De pronto, sin que ninguno dijera nada al respecto, sin que dijeran "bueno", "basta", "ya está", "vamos", actuando con la sincronización del equipo Ferrari de Fórmula 1 cuando cambia las gomas en una carrera, los tres se dirigen hacia el auto. Uno de ellos, flaco y canoso, con una barba de pocos días, me amenaza desde la calle, justo antes de abrir la puerta delantera derecha, y en su bravata incluye la expresión "no te quiero ver más por  el barrio". La recuerdo claramente porque vivo en el barrio. Y porque pensé en eso cuando lo oí, desparramado en la vereda. El gordo que maneja también dice algo amenazante.
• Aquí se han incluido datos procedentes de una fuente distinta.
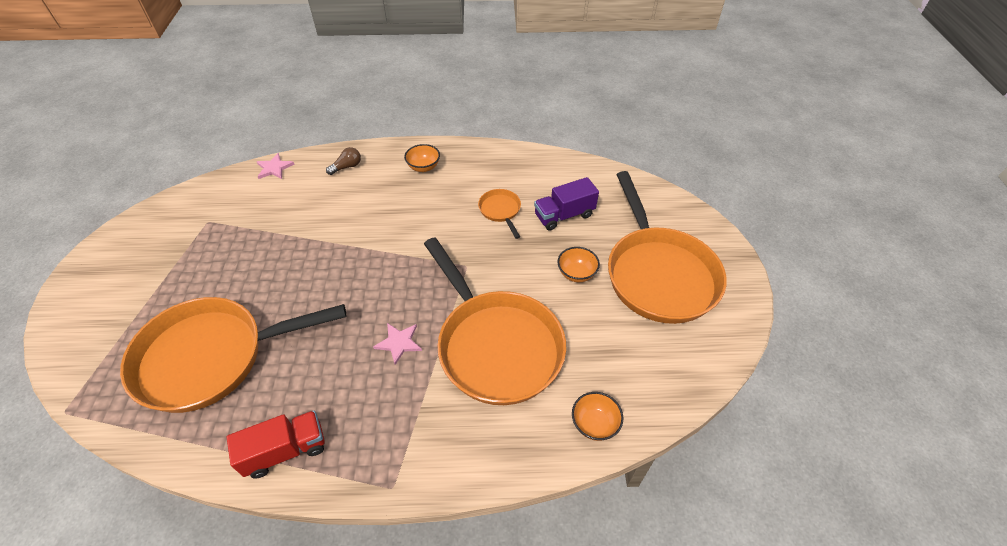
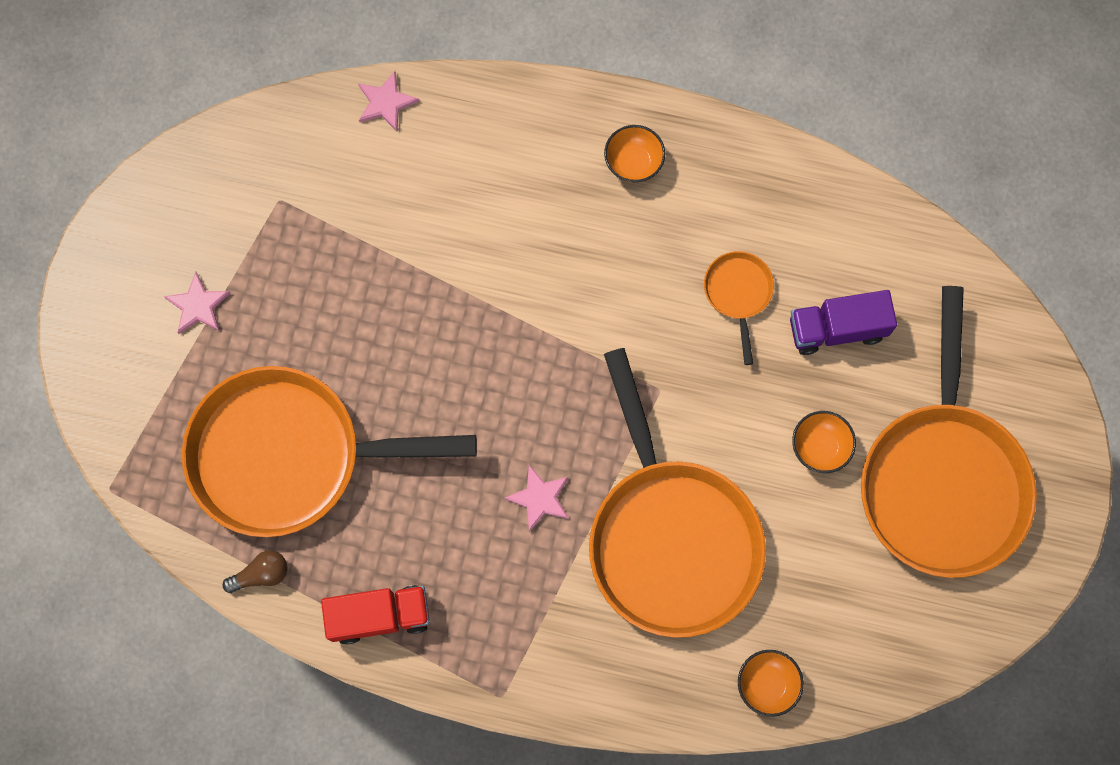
camera: 15 degrees right, 25 degrees up
brown light bulb [326,147,361,175] -> brown light bulb moved to [222,550,288,593]
none -> pink star [164,272,230,334]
Antes o después de ese hecho, el gordo que viajaba en el asiento trasero derecho interrumpe su retirada cuando llega al cordón de la vereda, a la altura de la parte trasera del taxi, y vuelve corriendo hacia mí para pegarme una patada en el medio del pecho. Bah, en el medio... Un toque hacia la derecha, entre el medio y la tetilla. Como  sucedió con todos los otros golpes que recibí, no pude esquivarlo. Ni siquiera pude intentar esquivarlo. Tal vez haya sido mejor: si ponía el brazo, capaz me lo rompía con su patada a la carrera.
Cuando el gordo que manejaba cierra la puerta del auto, cuando ya se están yendo, veo la licencia del taxi, y se me ocurre intentar memorizar la patente. Acelera y puedo recordar dos cosas: que el taxi no tiene baúl, y que la patente es JRQ780.